Source extract:

Michael Klare, a professor of world security studies at Hampshire College, said that the new sources of natural gas from shale may lessen the geopolitical importance of countries that historically have been the biggest producers of natural gas, including Iran, Qatar and Russia. The new drilling, which draws strong support from the United States government, represents a boon for American companies like Halliburton, Chesapeake Energy and Exxon Mobil that have greater experience with shale gas, and therefore are likely to win many lucrative contracts abroad.

More than 30 countries, including China, India and Pakistan, are now considering fracking for natural gas or oil, and the surge in gas production has spurred interest in building pipelines and terminals that liquefy the fuel so it can be shipped to far-flung markets. In the United States, shale gas has increased supply, driving prices down and benefiting industrial plants that use the gas for manufacturing and consumers who depend on it for electricity, heating or cooking.

But the enthusiasm abroad, especially in less-developed regions, does carry risks, according to many energy experts.

“The big problem is that all the excitement around shale gas, most of it fostered by the U.S., has also led some countries, especially in the developing world, to take a drill-first, figure-out-regulations-later attitude,” said Professor Klare, who has written extensively about the way that energy policies affect global security. “There is simply too much being taken on faith when it comes to company reassurances about the safety and costs of this drilling.”

The Indonesian government, for example, is considering allowing drilling for shale gas in a part of Java where, in 2006, drilling led to the eruption of a mud volcano that killed at least 13 people, and displaced more than 30,000 residents from 12 villages, according to a team of international scientists. Indonesia is a major exporter of liquefied natural gas, but it struggles to meet domestic demand, and supporters of the shale drilling project say it will help solve that problem.

Shale gas in Poland may represent more than a third of the natural gas resources in Europe, according to energy experts, and could help the country reduce its dependence on Russia, which now supplies about 60 percent of Poland’s gas.

But an April 2010 report by Bernstein Research, a market research group, raised concerns about the costs and risks of shale gas drilling because Poland is so densely populated, dependent on agriculture and farmers will have to compete with drillers for water.

“Europe and some of the countries with shale potential have significantly less renewable water resources than the U.S.,” the report warned.

A U.S. Initiative

In the United States, where the water-intensive drilling technique of fracking was invented, the government is taking a lead role in supporting the dissemination of the technology abroad, as well as promoting other energy projects, including building infrastructure to extract and transport liquid natural gas.

Over the past three years, President Obama has promoted shale gas during visits to China, India and Poland.

“We believe that there is the capacity technologically to extract that gas in a way that is entirely safe,” Mr. Obama said in a speech in May in Warsaw, where the American Embassy co-hosted an international shale gas conference.

Problem details:
Transcribe the shale gas article word for word, everything from "More than 30 countries, including" down to "heating or cooking.".

Entries supplied:
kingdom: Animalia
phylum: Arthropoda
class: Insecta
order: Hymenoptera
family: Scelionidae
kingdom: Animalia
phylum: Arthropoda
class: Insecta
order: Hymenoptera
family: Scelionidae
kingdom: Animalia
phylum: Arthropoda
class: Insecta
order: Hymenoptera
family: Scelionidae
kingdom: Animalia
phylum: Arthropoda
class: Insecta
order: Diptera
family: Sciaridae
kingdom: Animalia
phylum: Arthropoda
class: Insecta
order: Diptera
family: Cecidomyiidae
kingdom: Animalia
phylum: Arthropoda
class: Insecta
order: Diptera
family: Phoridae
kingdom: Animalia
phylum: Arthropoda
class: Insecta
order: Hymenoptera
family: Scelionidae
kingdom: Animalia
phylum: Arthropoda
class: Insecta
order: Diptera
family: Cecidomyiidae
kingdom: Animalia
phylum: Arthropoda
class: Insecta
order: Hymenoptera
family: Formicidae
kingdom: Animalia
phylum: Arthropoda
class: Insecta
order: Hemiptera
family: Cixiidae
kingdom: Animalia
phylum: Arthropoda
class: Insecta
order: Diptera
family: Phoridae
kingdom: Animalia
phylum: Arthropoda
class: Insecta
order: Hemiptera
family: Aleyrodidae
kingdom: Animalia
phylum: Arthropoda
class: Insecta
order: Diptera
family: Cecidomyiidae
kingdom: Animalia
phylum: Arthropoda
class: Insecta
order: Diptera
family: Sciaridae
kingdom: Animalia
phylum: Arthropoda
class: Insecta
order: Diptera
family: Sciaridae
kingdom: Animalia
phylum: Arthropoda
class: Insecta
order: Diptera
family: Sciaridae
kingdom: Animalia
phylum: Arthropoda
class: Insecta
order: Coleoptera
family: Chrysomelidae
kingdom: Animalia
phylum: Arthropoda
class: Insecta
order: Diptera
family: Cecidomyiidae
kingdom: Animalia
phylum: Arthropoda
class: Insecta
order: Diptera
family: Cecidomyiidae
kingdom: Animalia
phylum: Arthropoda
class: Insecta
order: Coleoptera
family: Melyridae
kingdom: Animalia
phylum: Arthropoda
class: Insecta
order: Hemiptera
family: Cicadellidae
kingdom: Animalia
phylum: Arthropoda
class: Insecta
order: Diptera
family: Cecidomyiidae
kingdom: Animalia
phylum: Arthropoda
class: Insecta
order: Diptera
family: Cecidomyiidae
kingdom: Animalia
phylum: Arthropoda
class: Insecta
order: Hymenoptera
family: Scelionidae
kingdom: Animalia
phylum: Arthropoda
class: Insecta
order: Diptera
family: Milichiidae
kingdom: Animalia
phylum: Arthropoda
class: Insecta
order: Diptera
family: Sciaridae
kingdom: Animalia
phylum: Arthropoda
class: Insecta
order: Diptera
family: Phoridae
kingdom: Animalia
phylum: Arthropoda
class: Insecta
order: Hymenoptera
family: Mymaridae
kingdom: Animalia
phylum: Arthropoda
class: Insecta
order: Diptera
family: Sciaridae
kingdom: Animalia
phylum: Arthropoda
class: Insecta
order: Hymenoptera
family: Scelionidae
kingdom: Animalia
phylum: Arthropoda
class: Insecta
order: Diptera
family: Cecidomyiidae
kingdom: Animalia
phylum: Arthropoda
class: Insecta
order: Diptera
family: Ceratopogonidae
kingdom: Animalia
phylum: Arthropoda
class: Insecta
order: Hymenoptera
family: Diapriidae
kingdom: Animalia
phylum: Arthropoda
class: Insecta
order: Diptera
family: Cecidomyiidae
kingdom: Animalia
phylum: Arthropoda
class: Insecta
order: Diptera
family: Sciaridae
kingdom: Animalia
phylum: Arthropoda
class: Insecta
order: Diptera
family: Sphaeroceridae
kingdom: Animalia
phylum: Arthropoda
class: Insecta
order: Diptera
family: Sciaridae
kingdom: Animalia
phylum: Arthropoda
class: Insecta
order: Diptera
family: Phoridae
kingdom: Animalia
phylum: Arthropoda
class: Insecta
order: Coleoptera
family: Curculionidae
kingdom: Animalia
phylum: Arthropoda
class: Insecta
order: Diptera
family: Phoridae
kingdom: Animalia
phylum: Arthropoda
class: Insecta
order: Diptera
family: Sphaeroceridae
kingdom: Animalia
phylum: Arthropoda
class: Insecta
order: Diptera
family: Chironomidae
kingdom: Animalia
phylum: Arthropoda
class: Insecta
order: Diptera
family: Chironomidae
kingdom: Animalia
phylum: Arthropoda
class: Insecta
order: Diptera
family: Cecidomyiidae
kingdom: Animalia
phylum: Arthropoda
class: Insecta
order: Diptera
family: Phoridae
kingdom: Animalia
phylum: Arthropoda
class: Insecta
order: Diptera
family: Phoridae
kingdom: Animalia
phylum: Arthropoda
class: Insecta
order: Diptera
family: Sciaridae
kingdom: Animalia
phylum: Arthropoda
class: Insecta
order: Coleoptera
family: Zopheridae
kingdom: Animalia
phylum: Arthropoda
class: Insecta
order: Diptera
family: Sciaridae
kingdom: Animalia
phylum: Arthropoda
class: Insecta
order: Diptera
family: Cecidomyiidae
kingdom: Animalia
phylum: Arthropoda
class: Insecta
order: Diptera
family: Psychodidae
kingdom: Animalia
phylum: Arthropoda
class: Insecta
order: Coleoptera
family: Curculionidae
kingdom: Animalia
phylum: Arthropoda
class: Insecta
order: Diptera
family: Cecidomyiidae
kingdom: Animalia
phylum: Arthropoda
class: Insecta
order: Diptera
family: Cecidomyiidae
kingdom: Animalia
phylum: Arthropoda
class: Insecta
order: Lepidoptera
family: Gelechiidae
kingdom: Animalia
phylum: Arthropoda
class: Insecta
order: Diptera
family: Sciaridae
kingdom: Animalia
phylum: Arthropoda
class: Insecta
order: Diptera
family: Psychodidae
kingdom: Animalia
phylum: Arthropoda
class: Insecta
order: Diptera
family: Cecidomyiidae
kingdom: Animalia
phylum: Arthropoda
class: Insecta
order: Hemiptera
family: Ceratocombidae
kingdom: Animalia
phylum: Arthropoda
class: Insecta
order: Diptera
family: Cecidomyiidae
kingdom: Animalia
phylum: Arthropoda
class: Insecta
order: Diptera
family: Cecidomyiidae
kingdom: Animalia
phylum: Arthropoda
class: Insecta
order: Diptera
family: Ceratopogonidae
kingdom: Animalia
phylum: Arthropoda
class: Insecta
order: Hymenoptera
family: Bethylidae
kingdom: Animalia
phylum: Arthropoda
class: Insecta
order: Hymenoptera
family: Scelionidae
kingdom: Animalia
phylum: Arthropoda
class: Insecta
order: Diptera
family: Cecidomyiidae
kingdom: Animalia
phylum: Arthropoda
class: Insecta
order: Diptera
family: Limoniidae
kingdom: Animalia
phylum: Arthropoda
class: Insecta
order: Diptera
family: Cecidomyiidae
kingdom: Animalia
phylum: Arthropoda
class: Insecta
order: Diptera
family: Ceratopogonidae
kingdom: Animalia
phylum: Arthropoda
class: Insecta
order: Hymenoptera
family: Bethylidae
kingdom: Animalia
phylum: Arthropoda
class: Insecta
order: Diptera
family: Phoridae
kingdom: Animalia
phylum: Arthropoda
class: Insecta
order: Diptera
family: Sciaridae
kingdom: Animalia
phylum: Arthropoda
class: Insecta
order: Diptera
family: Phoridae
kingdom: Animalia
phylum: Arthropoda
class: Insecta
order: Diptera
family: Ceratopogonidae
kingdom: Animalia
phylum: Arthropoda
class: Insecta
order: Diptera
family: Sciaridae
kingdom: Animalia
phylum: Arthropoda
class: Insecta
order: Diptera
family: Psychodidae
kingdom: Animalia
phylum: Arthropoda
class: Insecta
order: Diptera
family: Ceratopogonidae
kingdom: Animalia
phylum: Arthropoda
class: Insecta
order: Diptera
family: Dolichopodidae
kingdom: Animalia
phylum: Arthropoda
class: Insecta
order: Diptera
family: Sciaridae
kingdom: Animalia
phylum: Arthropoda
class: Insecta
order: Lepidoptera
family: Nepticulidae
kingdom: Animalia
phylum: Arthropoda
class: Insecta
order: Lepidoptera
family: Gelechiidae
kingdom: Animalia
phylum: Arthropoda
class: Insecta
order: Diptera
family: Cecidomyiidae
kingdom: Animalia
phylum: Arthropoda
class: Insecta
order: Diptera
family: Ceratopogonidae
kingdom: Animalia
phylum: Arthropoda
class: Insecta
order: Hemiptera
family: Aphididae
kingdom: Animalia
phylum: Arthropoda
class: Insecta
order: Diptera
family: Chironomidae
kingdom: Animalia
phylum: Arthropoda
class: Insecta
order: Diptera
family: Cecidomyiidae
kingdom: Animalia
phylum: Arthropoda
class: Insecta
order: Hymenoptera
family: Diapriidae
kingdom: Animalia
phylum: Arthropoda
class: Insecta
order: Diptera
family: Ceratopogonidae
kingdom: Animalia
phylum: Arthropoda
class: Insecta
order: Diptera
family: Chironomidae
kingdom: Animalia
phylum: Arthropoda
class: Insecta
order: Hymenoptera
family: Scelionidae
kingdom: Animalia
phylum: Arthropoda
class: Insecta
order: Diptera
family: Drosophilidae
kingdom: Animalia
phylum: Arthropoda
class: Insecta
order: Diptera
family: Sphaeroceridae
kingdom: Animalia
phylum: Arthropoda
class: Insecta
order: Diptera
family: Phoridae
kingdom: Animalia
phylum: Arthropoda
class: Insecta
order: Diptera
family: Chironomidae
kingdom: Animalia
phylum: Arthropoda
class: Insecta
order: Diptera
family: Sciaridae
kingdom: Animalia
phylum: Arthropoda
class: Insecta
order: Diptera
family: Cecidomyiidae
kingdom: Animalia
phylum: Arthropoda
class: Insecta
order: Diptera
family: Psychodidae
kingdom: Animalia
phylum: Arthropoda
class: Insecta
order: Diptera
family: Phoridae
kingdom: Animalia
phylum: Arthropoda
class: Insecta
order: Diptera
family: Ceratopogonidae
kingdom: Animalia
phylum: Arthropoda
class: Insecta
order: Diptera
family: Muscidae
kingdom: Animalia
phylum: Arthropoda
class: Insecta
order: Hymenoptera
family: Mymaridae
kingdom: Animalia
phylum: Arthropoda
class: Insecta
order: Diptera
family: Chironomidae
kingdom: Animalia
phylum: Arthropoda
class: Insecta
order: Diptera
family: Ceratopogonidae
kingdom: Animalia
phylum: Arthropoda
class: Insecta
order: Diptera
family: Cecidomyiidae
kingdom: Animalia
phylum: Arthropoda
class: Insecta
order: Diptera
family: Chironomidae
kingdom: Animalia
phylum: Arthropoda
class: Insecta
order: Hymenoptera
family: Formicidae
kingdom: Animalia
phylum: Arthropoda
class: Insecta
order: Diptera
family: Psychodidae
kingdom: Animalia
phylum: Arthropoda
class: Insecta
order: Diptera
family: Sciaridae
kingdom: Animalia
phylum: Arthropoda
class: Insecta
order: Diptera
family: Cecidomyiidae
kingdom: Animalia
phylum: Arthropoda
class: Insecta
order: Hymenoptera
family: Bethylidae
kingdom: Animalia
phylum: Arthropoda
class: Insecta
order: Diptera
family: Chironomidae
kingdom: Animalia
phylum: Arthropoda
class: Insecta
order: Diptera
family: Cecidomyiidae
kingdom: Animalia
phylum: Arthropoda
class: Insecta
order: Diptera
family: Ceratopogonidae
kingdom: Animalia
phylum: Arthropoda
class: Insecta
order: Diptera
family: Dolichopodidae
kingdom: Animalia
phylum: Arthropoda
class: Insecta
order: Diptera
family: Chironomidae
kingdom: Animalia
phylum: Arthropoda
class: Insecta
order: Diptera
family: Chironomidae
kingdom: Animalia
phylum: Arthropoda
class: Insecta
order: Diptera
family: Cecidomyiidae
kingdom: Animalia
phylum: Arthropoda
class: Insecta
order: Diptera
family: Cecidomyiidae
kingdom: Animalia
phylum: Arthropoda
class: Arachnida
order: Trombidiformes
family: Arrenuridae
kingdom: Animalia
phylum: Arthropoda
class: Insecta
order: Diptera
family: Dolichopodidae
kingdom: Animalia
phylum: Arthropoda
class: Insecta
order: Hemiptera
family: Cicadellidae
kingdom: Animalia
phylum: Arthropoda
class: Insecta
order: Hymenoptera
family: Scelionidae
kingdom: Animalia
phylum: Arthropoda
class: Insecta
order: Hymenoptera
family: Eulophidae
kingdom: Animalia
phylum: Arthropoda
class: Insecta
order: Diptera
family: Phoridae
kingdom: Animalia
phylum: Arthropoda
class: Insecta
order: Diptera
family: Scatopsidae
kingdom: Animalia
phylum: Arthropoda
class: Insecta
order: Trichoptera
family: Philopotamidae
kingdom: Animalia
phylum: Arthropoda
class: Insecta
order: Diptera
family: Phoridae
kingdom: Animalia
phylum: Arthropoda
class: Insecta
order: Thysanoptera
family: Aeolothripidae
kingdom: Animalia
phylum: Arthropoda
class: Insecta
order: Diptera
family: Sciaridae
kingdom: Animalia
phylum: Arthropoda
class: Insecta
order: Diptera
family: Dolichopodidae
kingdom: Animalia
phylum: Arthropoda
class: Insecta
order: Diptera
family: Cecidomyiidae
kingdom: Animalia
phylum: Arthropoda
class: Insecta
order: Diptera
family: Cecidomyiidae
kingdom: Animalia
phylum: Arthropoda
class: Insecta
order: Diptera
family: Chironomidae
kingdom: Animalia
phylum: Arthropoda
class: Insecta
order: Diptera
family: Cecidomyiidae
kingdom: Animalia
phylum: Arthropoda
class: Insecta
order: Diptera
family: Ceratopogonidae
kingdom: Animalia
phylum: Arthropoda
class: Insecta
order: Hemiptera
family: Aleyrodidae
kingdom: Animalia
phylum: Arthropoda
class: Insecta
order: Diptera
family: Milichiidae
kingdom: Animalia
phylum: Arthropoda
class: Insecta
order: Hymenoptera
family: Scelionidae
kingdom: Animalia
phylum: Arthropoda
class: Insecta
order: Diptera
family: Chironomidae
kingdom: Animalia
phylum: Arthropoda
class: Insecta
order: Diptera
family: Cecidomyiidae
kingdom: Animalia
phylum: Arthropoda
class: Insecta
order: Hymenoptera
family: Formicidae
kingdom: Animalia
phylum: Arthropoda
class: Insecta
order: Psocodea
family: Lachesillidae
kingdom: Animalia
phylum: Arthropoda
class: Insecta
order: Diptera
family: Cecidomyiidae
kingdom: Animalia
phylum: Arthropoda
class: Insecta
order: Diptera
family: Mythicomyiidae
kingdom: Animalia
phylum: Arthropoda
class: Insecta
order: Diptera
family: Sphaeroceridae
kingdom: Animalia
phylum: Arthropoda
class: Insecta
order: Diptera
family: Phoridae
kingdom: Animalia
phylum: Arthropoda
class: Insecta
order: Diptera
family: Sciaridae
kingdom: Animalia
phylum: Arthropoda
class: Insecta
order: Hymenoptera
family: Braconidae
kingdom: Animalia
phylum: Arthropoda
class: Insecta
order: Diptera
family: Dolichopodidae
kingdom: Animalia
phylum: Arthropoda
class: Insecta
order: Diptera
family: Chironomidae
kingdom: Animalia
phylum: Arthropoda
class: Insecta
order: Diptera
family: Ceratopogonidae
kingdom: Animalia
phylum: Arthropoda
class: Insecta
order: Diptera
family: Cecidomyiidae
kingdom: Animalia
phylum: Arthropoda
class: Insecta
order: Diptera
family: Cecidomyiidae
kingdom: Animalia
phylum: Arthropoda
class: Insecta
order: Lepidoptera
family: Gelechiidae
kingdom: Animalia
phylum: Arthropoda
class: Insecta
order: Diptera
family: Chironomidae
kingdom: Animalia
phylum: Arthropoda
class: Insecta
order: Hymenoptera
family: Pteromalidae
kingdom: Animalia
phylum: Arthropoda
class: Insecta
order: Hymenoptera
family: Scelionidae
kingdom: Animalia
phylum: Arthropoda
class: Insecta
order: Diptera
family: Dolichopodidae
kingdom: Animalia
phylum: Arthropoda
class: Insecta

Response:
More than 30 countries, including China, India and Pakistan, are now considering fracking for natural gas or oil, and the surge in gas production has spurred interest in building pipelines and terminals that liquefy the fuel so it can be shipped to far-flung markets. In the United States, shale gas has increased supply, driving prices down and benefiting industrial plants that use the gas for manufacturing and consumers who depend on it for electricity, heating or cooking.